> Work task: Look for the word "down" in the material below, then report each line where it occurs.
Information supplied below:
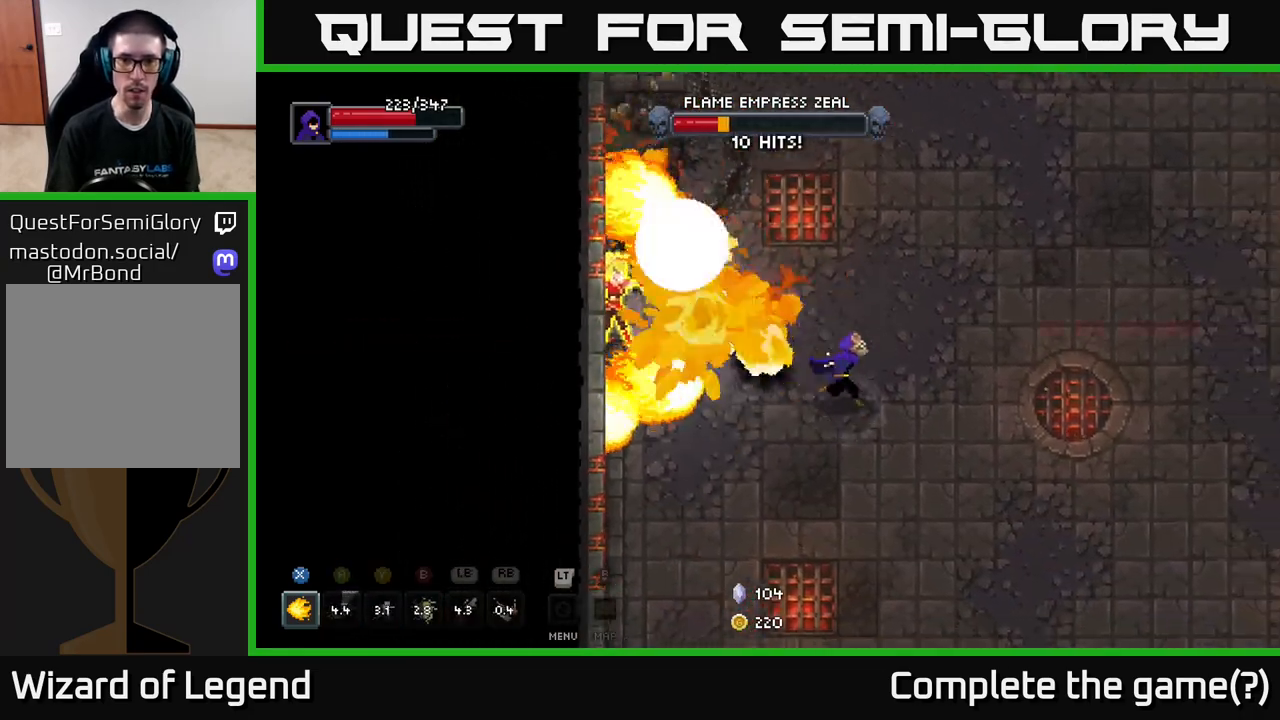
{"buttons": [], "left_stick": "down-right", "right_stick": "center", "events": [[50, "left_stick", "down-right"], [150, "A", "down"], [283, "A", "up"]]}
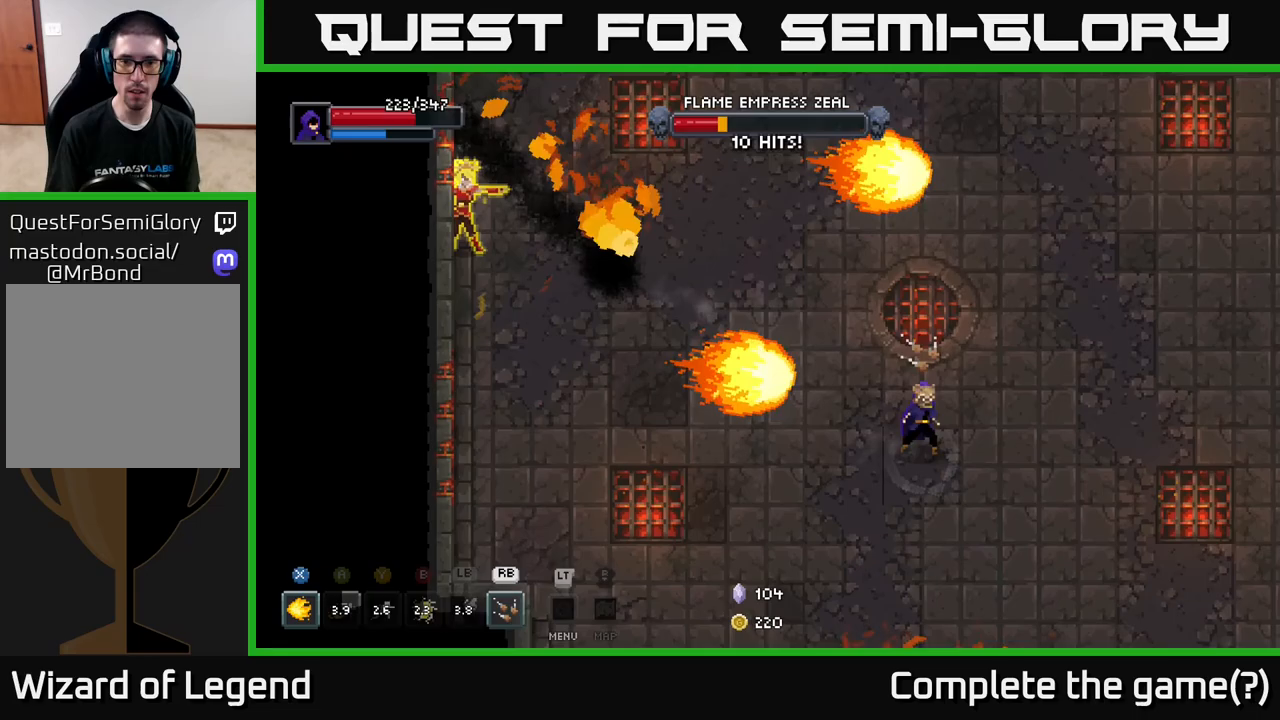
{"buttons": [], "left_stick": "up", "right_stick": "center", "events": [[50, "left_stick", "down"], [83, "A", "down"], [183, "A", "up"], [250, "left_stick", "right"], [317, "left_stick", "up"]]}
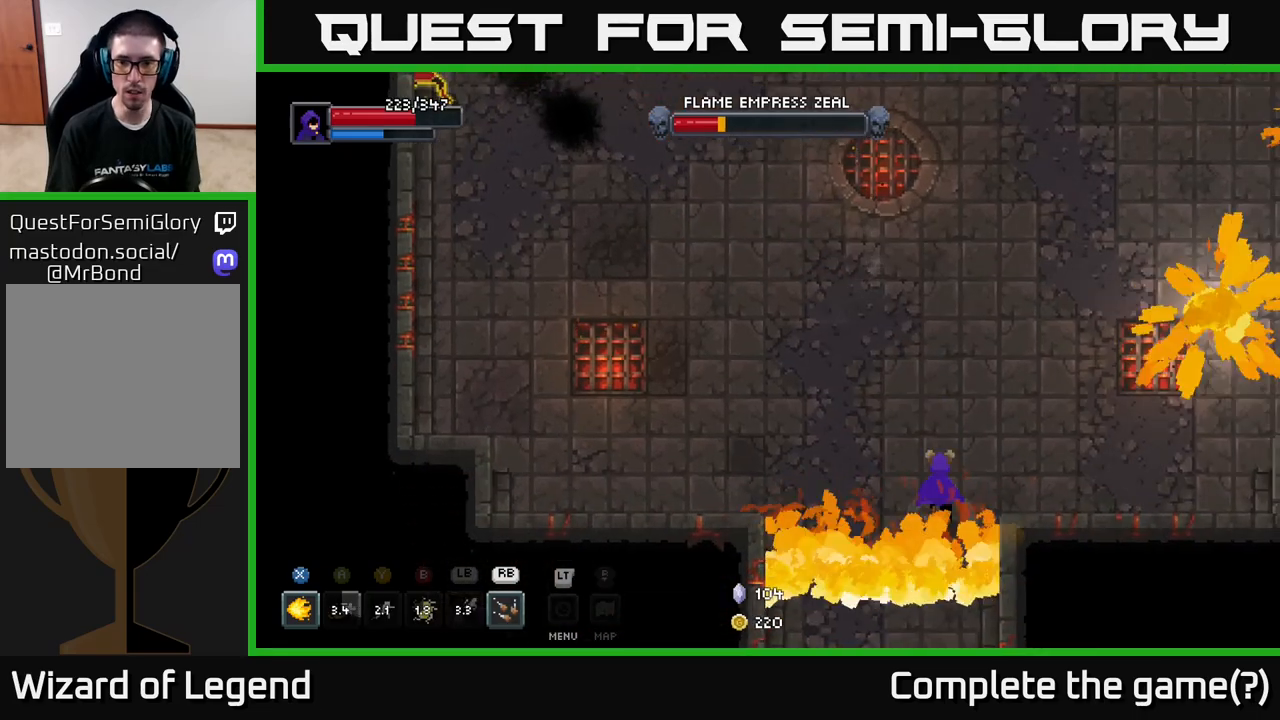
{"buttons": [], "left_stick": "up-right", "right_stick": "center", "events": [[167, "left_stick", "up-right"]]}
End of Information supplied.
> Worked solution:
{"buttons": [], "left_stick": "down-right", "right_stick": "center", "events": [[50, "left_stick", "down-right"], [150, "A", "down"], [283, "A", "up"]]}
{"buttons": [], "left_stick": "up", "right_stick": "center", "events": [[50, "left_stick", "down"], [83, "A", "down"], [183, "A", "up"], [250, "left_stick", "right"], [317, "left_stick", "up"]]}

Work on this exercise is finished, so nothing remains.